## What to work on
Lay out as a JSON list of strings, one string per line, the lines from the start of the records through the line containing "terialien zeichnen die", both ends included. Leave out blank lines and nothing else.

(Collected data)
══════

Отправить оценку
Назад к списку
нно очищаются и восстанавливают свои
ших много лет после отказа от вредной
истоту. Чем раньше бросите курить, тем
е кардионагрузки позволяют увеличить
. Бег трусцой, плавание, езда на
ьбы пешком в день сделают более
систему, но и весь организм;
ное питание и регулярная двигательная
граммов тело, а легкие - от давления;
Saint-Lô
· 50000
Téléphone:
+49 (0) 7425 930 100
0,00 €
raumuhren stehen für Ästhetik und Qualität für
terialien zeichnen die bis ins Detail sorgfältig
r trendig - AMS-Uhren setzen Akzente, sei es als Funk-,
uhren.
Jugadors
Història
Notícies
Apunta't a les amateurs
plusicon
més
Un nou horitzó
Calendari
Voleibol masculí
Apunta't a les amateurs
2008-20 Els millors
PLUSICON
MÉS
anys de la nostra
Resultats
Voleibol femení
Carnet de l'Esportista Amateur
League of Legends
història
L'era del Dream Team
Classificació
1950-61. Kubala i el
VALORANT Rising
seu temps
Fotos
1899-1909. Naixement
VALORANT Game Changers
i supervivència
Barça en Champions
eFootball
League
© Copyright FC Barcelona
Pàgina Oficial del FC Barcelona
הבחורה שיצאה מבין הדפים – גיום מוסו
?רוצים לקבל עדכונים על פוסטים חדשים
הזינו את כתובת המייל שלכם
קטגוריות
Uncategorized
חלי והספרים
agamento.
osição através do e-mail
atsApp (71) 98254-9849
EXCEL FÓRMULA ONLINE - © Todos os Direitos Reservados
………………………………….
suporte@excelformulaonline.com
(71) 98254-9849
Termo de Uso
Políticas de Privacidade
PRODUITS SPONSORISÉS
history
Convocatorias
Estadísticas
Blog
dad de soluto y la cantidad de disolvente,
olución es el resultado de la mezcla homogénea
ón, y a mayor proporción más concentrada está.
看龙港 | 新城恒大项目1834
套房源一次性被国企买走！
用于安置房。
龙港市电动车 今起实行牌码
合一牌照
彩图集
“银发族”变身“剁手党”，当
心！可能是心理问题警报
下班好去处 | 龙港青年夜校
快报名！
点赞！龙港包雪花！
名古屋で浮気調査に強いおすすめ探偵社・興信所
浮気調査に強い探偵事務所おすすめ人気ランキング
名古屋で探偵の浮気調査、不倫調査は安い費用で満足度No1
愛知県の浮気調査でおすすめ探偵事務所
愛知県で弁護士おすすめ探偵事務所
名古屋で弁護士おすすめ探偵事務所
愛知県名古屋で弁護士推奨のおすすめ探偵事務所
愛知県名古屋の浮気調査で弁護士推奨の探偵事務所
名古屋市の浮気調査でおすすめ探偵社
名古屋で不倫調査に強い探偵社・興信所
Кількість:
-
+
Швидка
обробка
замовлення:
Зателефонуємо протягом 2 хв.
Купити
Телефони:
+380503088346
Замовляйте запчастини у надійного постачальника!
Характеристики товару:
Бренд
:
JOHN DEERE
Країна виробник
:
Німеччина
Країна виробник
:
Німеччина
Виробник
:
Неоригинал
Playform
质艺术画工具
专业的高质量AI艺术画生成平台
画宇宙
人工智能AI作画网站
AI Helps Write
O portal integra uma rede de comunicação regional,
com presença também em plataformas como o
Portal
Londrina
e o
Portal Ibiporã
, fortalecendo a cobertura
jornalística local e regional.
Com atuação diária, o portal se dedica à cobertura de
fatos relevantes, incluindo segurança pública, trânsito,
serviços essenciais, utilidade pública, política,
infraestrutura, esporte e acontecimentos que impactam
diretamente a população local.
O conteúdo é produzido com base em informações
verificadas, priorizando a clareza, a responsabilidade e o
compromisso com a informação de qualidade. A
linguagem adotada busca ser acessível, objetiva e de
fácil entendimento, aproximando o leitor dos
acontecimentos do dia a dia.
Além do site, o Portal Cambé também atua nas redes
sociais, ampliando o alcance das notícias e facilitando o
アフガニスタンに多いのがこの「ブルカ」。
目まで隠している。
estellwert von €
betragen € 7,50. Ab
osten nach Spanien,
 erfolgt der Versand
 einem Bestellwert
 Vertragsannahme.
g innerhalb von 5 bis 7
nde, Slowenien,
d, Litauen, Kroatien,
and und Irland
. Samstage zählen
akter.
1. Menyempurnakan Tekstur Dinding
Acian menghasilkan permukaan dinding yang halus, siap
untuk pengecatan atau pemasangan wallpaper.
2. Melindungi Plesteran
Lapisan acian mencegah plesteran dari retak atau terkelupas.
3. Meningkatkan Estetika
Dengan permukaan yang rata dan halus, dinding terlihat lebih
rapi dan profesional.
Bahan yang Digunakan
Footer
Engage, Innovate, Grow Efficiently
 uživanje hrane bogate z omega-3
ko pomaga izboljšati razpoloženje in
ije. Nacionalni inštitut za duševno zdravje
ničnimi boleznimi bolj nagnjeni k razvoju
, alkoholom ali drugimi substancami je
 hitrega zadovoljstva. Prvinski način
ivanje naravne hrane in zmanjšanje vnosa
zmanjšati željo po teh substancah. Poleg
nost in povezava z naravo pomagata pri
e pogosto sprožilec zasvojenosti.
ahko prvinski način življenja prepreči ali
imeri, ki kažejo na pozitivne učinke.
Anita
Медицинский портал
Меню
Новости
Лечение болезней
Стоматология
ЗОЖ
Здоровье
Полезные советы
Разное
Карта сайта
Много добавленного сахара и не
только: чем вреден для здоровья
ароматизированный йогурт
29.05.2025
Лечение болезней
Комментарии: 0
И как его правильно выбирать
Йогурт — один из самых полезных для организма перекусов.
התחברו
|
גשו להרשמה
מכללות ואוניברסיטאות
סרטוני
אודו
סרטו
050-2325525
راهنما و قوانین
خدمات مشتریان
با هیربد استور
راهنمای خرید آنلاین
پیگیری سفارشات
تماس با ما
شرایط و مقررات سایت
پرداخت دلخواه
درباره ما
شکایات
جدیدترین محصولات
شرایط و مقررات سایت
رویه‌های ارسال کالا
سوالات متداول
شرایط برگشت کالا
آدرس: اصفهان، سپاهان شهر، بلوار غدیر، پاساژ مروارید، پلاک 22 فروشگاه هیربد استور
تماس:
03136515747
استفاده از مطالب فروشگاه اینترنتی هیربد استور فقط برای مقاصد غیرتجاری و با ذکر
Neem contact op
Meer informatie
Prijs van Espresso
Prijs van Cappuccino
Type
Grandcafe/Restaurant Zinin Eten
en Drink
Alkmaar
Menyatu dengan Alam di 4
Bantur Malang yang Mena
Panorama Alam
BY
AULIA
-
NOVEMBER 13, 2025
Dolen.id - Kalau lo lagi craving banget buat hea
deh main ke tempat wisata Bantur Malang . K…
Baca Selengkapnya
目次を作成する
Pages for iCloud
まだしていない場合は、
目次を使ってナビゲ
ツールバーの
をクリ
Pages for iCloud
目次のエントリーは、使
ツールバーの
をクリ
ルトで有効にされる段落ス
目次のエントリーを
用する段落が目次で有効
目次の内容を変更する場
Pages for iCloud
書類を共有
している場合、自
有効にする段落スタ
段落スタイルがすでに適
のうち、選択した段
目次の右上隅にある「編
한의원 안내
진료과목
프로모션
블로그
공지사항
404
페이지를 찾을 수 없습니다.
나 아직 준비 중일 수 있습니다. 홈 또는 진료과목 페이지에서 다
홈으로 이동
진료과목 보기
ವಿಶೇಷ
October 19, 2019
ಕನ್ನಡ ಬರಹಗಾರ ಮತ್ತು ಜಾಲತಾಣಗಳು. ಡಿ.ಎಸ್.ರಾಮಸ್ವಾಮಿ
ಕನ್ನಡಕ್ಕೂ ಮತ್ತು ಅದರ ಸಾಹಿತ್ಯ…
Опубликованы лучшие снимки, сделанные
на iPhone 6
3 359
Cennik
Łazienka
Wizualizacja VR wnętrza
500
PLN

══════

## Solution
[
  "Отправить оценку",
  "Назад к списку",
  "нно очищаются и восстанавливают свои",
  "ших много лет после отказа от вредной",
  "истоту. Чем раньше бросите курить, тем",
  "е кардионагрузки позволяют увеличить",
  ". Бег трусцой, плавание, езда на",
  "ьбы пешком в день сделают более",
  "систему, но и весь организм;",
  "ное питание и регулярная двигательная",
  "граммов тело, а легкие - от давления;",
  "Saint-Lô",
  "· 50000",
  "Téléphone:",
  "+49 (0) 7425 930 100",
  "0,00 €",
  "raumuhren stehen für Ästhetik und Qualität für",
  "terialien zeichnen die bis ins Detail sorgfältig"
]